Written by: Zachary Klaassen, MD, MSc, Assistant Professor of Urology, Georgia Cancer Center, Augusta University/Medical College of Georgia, Augusta, Georgia, Twitter: @zklaassen_md at the 2020 Société Internationale d'Urologie Virtual Congress (#SIU2020), October 10th - October 11th, 2020

References:

1. Roth, Beat, Michael P. Wissmeyer, Pascal Zehnder, Frédéric D. Birkhäuser, George N. Thalmann, Thomas M. Krause, and Urs E. Studer. "A new multimodality technique accurately maps the primary lymphatic landing sites of the bladder." European urology 57, no. 2 (2010): 205-211.

2. Dhar, Nivedita Bhatta, Eric A. Klein, Alwyn M. Reuther, George N. Thalmann, Stephan Madersbacher, and Urs E. Studer. "Outcome after radical cystectomy with limited or extended pelvic lymph node dissection." The Journal of urology 179, no. 3 (2008): 873-878.

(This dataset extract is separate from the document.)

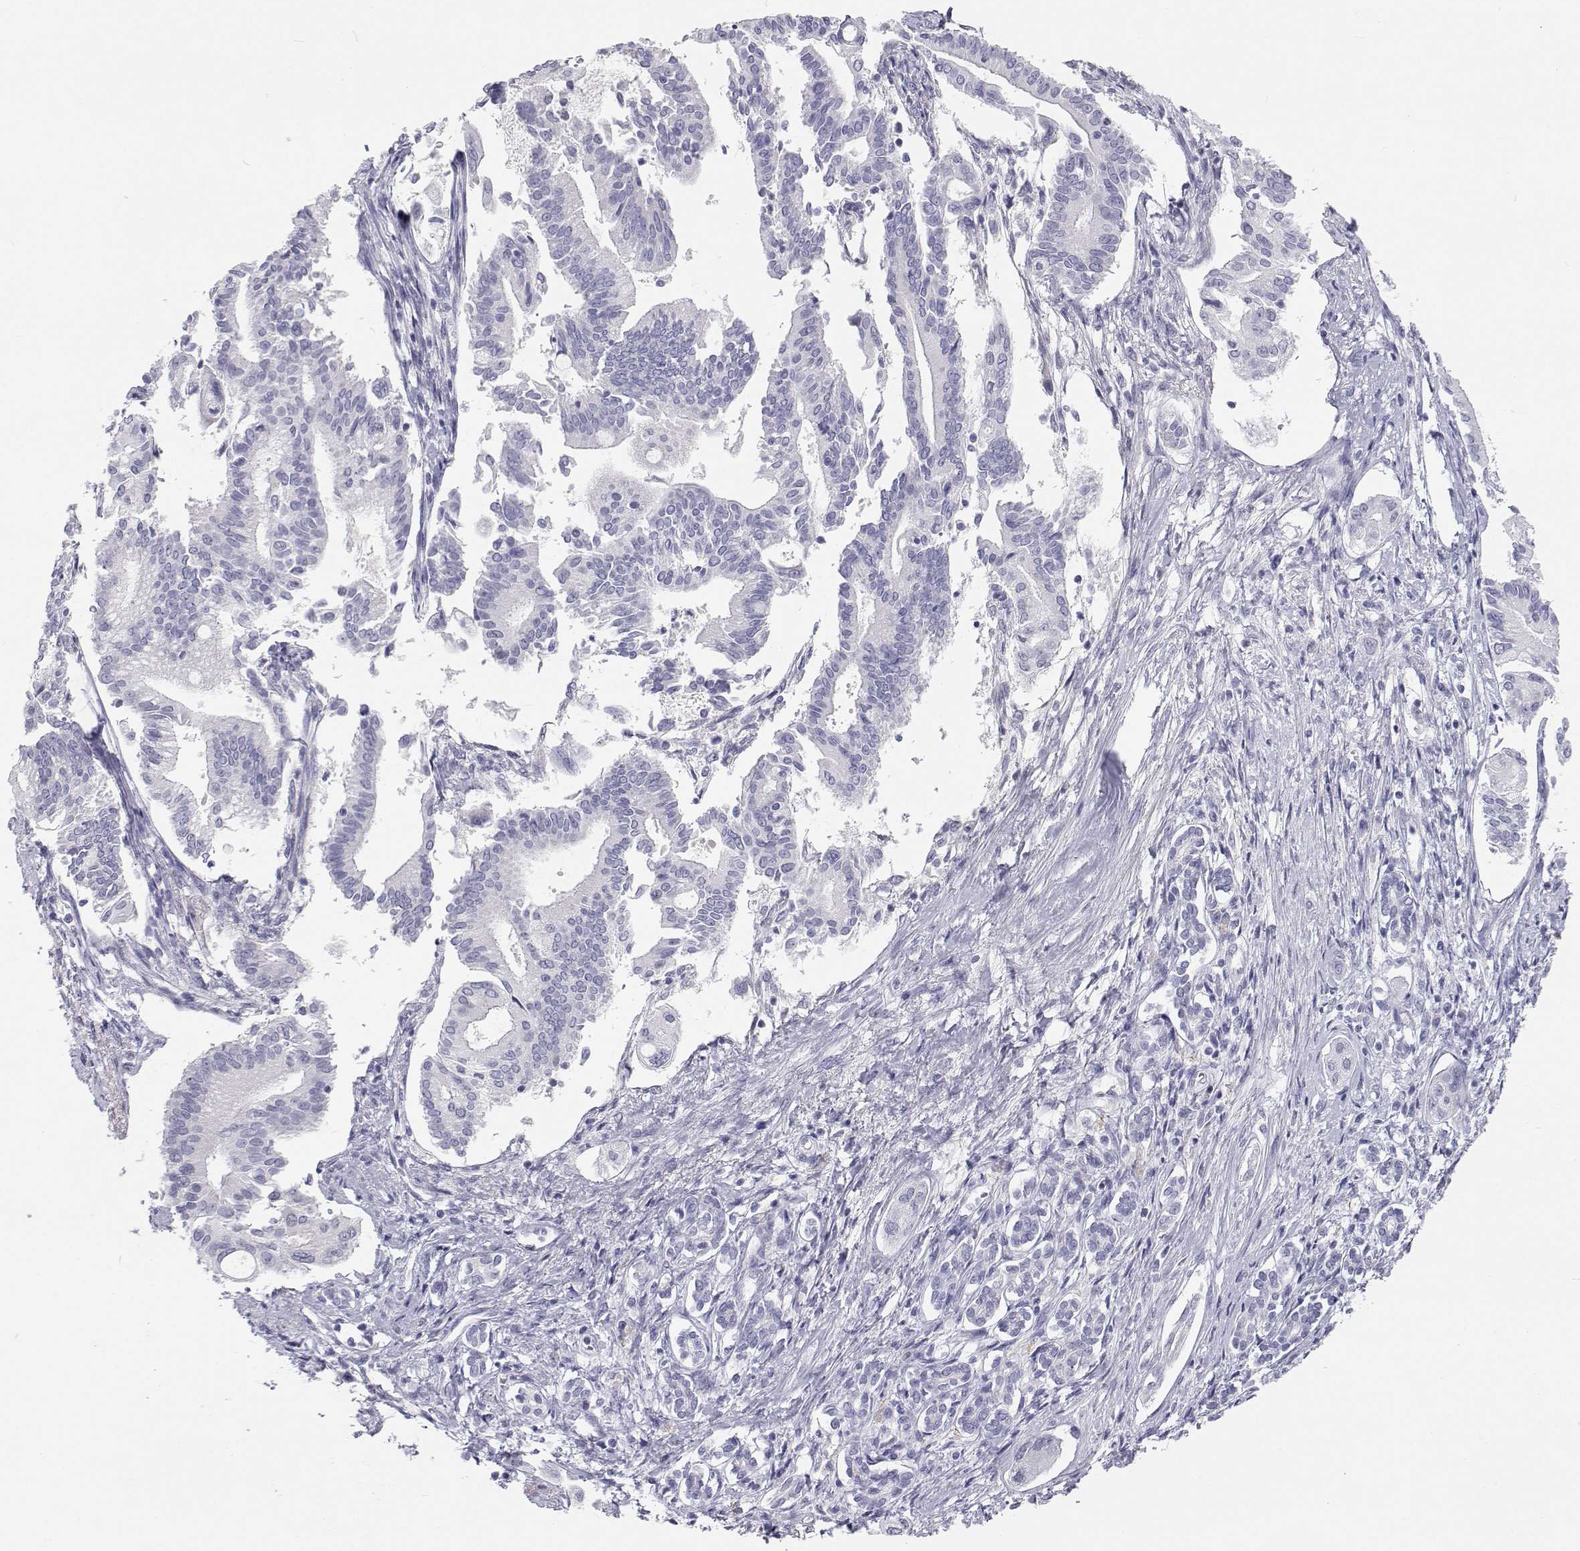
{"staining": {"intensity": "negative", "quantity": "none", "location": "none"}, "tissue": "pancreatic cancer", "cell_type": "Tumor cells", "image_type": "cancer", "snomed": [{"axis": "morphology", "description": "Adenocarcinoma, NOS"}, {"axis": "topography", "description": "Pancreas"}], "caption": "DAB (3,3'-diaminobenzidine) immunohistochemical staining of human pancreatic cancer reveals no significant expression in tumor cells.", "gene": "TTN", "patient": {"sex": "female", "age": 68}}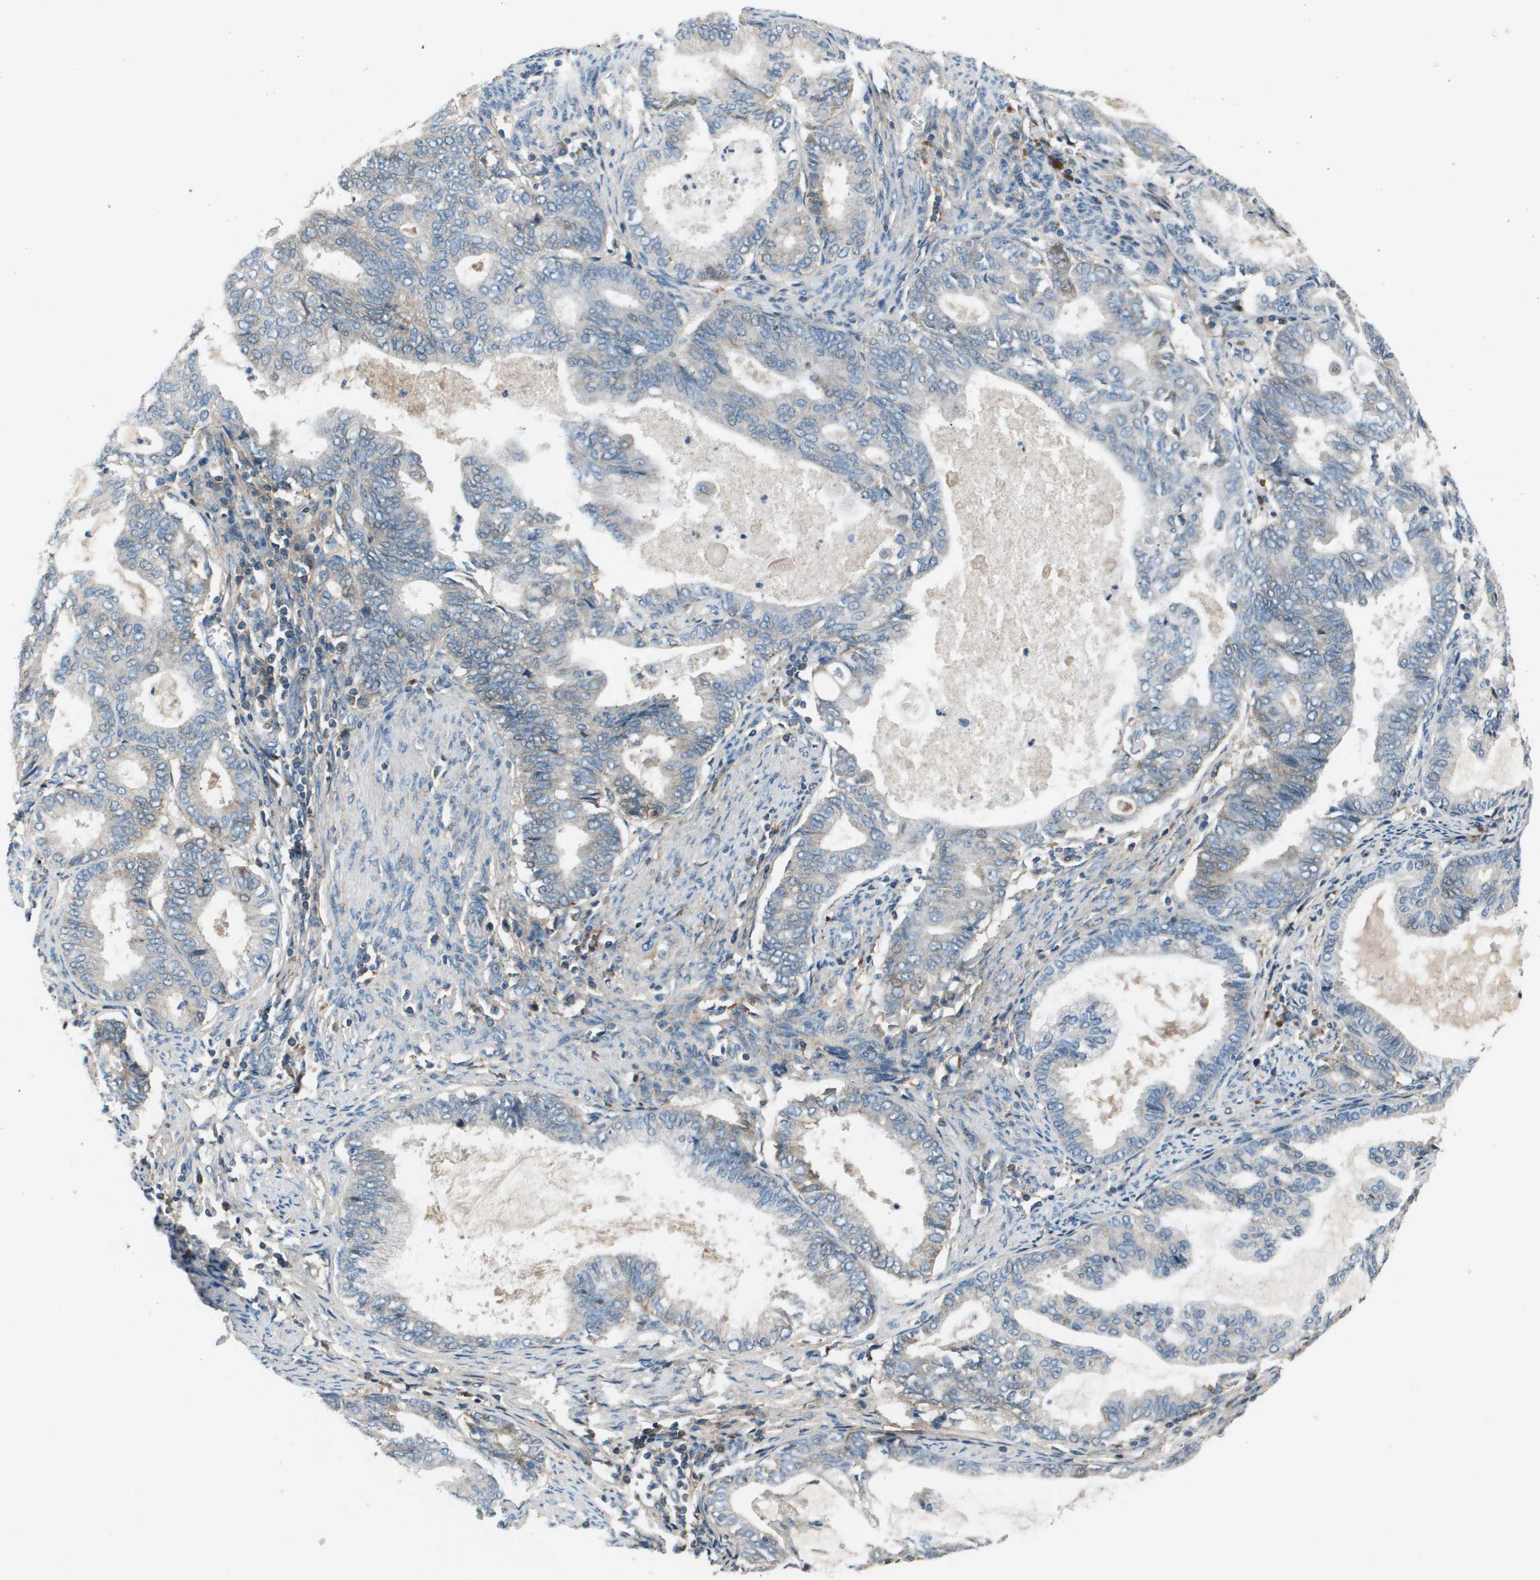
{"staining": {"intensity": "moderate", "quantity": "<25%", "location": "cytoplasmic/membranous"}, "tissue": "endometrial cancer", "cell_type": "Tumor cells", "image_type": "cancer", "snomed": [{"axis": "morphology", "description": "Adenocarcinoma, NOS"}, {"axis": "topography", "description": "Endometrium"}], "caption": "This histopathology image reveals immunohistochemistry staining of human endometrial cancer (adenocarcinoma), with low moderate cytoplasmic/membranous staining in approximately <25% of tumor cells.", "gene": "PCOLCE", "patient": {"sex": "female", "age": 86}}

3.Zehnder, Pascal, Urs E. Studer, Eila C. Skinner, Ryan P. Dorin, Jie Cai, Beat Roth, Gus Miranda et al. "Super extended versus extended pelvic lymph node dissection in patients undergoing radical cystectomy for bladder cancer: a comparative study." The Journal of urology 186, no. 4 (2011): 1261-1268.

4. Bruins, Harman M., Erik Veskimae, Virginia Hernandez, Mari Imamura, Molly M. Neuberger, Philip Dahm, Fiona Stewart et al. "The impact of the extent of lymphadenectomy on oncologic outcomes in patients undergoing radical cystectomy for bladder cancer: a systematic review." European urology 66, no. 6 (2014): 1065-1077.

5. Gschwend, Jürgen E., Matthias M. Heck, Jan Lehmann, Herbert Rübben, Peter Albers, Johannes M. Wolff, Detlef Frohneberg et al. "Extended versus limited lymph node dissection in bladder cancer patients undergoing radical cystectomy: survival results from a prospective, randomized trial." European urology 75, no. 4 (2019): 604-611.

6. Burkhard, Fiona C., and George N. Thalmann. "No survival benefit with extended lymphadenectomy: now what?." Nature Reviews Urology 16, no. 1 (2019): 3-4.

7. Jung, Helene, Guido Giusti, Harun Fajkovic, Thomas Herrmann, Robert Jones, Michael Straub, Joyce Baard, Palle Jörn Sloth Osther, and Marianne Brehmer. "Consultation on UTUC, Stockholm 2018: aspects of treatment." World Journal of Urology 37, no. 11 (2019): 2279-2287.